> [WORK TO COMPLETE]
Please repeat every entry exactly as given, apart from dropping the images.

[Version difference data]
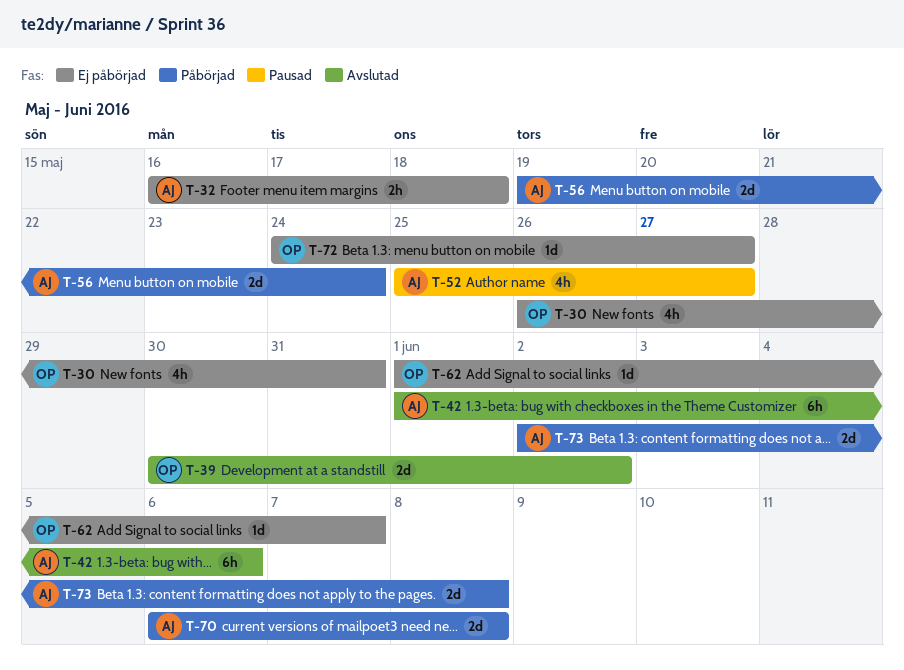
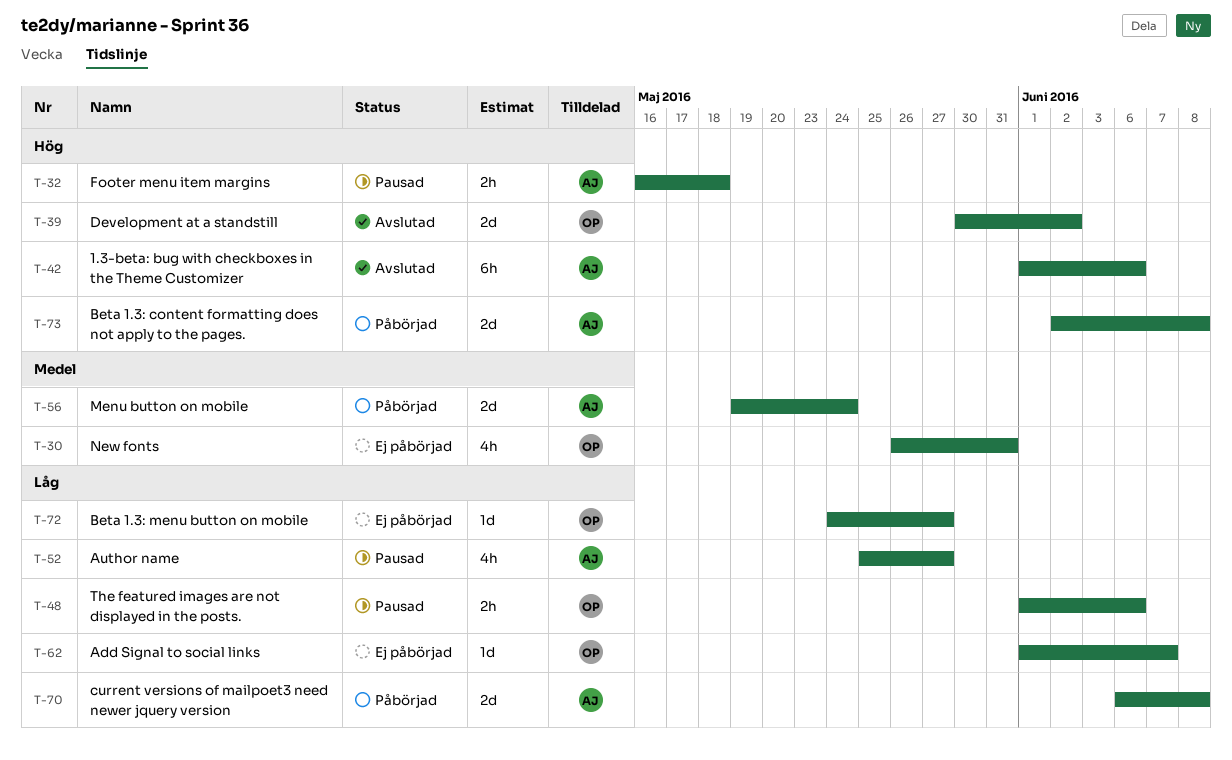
T-32, status: Ej påbörjad -> Pausad
T-48: none -> present

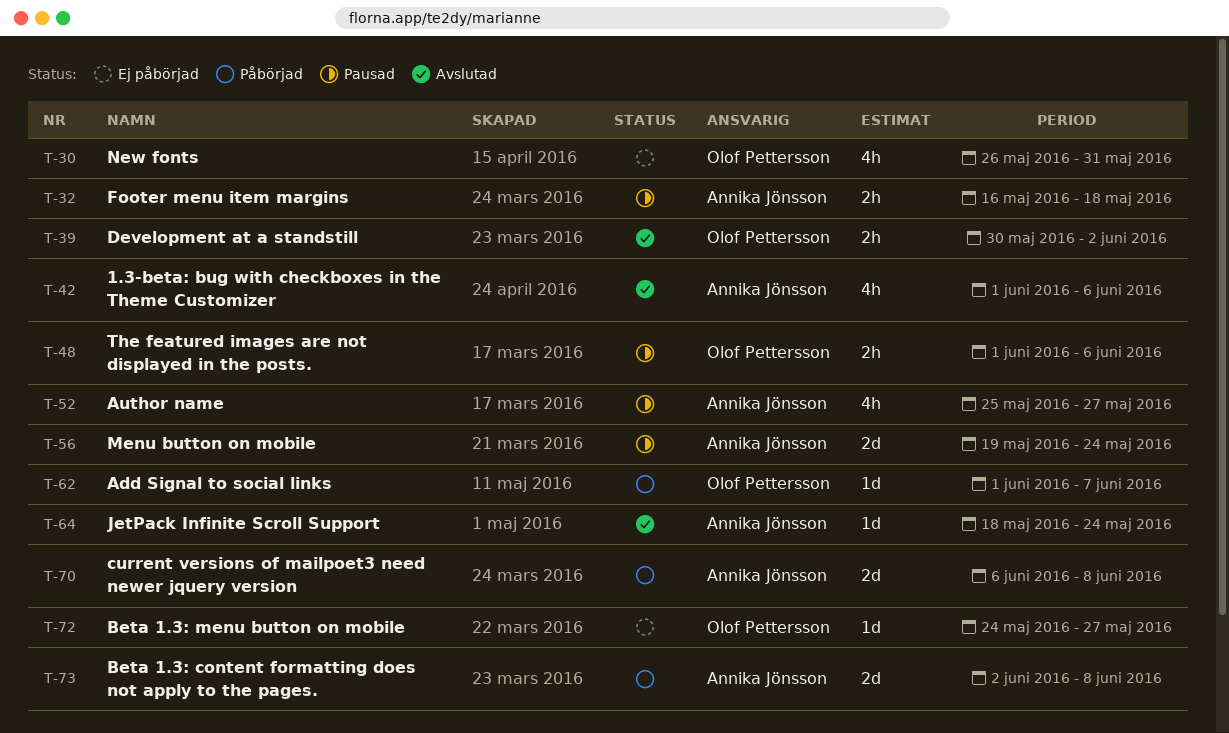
T-39, estimate: 2d -> 2h
T-42, estimate: 6h -> 4h
T-56, status: Påbörjad -> Pausad
T-62, status: Ej påbörjad -> Påbörjad
T-64: none -> present

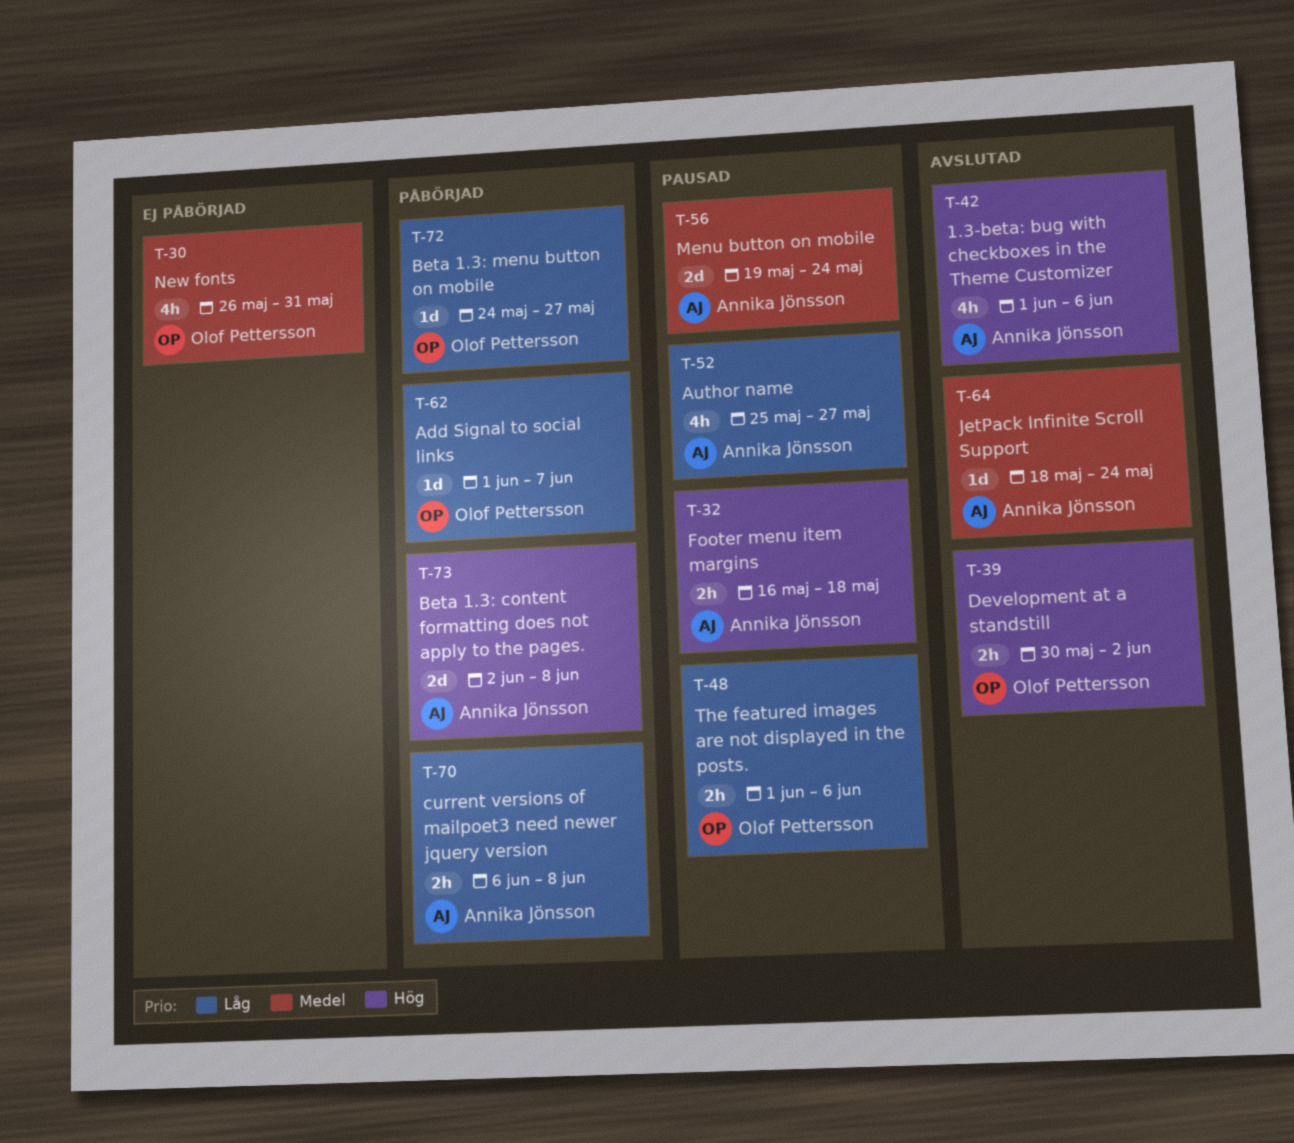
T-70, estimate: 2d -> 2h
T-72, status: Ej påbörjad -> Påbörjad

> [ANSWER TO THIS TASK]
T-32, status: Ej påbörjad -> Pausad
T-48: none -> present

T-39, estimate: 2d -> 2h
T-42, estimate: 6h -> 4h
T-56, status: Påbörjad -> Pausad
T-62, status: Ej påbörjad -> Påbörjad
T-64: none -> present

T-70, estimate: 2d -> 2h
T-72, status: Ej påbörjad -> Påbörjad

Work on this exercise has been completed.